── Extracted material
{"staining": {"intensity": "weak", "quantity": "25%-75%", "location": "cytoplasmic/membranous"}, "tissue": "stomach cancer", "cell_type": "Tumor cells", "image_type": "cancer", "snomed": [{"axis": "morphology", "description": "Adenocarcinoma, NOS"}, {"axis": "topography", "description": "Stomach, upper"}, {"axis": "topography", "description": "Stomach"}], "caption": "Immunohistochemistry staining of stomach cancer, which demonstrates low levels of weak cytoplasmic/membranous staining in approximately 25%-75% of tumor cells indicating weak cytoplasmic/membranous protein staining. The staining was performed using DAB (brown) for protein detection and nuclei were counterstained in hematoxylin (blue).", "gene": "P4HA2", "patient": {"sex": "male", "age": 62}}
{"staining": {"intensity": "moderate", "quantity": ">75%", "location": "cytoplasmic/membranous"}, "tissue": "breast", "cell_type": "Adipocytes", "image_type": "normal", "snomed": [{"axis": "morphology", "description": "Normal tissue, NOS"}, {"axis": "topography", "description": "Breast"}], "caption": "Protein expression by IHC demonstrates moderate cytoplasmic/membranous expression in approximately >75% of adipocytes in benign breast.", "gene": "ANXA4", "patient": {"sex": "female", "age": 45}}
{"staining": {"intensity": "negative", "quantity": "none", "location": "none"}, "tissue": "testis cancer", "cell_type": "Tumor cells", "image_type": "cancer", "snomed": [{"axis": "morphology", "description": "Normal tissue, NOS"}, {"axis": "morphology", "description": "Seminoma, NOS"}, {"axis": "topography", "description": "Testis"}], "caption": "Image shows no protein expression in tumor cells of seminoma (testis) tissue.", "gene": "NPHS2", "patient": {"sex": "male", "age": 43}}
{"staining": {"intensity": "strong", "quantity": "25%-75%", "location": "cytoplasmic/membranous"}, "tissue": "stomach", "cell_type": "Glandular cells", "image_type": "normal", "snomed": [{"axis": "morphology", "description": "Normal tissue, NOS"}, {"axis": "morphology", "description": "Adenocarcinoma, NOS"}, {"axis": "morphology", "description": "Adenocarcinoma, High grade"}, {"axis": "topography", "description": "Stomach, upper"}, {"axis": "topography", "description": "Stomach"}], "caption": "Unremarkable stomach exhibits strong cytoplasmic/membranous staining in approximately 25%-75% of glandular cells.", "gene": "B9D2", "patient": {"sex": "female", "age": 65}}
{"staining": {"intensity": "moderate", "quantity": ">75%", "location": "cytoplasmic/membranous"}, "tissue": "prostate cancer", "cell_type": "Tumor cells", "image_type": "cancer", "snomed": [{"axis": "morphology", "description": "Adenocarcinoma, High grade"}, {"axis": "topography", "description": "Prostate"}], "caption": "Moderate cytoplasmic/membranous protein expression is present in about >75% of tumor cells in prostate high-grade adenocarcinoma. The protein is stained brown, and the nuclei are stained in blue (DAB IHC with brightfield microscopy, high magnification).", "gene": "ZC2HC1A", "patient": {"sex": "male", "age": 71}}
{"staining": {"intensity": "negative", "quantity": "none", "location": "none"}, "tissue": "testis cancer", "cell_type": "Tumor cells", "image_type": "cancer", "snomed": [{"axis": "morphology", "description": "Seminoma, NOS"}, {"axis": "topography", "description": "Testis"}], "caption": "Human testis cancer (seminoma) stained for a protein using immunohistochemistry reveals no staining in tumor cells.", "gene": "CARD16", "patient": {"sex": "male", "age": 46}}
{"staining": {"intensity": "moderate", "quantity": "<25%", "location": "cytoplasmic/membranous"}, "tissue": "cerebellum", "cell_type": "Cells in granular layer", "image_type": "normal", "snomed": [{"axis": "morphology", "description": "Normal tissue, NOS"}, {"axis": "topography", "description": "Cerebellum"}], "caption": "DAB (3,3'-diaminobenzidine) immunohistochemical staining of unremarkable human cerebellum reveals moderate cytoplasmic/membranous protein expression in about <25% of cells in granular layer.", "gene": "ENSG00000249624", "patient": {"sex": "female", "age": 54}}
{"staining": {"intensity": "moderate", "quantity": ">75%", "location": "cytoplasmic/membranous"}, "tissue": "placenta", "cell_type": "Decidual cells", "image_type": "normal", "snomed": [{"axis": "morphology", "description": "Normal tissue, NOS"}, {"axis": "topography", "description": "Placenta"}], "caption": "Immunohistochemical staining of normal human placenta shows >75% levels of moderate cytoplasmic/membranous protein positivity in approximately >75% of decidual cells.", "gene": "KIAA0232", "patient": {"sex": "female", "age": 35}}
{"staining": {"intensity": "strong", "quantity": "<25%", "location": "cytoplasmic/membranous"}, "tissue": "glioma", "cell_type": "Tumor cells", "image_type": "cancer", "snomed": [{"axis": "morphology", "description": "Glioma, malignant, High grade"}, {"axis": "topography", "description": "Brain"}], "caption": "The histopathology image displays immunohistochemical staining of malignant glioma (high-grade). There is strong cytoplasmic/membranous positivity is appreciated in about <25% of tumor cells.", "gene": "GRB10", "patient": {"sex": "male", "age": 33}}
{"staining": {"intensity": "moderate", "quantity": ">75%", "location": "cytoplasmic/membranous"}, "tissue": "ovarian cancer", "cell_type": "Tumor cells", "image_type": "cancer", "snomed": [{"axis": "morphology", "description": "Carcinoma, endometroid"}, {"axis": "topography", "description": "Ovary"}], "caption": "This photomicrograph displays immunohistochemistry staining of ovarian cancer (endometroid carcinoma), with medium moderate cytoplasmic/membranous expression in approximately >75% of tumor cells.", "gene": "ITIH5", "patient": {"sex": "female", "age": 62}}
────
§ About this exercise
Every line in the data that holds the string "strong" should be copied.

§ Result of the exercise
{"staining": {"intensity": "strong", "quantity": "25%-75%", "location": "cytoplasmic/membranous"}, "tissue": "stomach", "cell_type": "Glandular cells", "image_type": "normal", "snomed": [{"axis": "morphology", "description": "Normal tissue, NOS"}, {"axis": "morphology", "description": "Adenocarcinoma, NOS"}, {"axis": "morphology", "description": "Adenocarcinoma, High grade"}, {"axis": "topography", "description": "Stomach, upper"}, {"axis": "topography", "description": "Stomach"}], "caption": "Unremarkable stomach exhibits strong cytoplasmic/membranous staining in approximately 25%-75% of glandular cells.", "gene": "B9D2", "patient": {"sex": "female", "age": 65}}
{"staining": {"intensity": "strong", "quantity": "<25%", "location": "cytoplasmic/membranous"}, "tissue": "glioma", "cell_type": "Tumor cells", "image_type": "cancer", "snomed": [{"axis": "morphology", "description": "Glioma, malignant, High grade"}, {"axis": "topography", "description": "Brain"}], "caption": "The histopathology image displays immunohistochemical staining of malignant glioma (high-grade). There is strong cytoplasmic/membranous positivity is appreciated in about <25% of tumor cells.", "gene": "GRB10", "patient": {"sex": "male", "age": 33}}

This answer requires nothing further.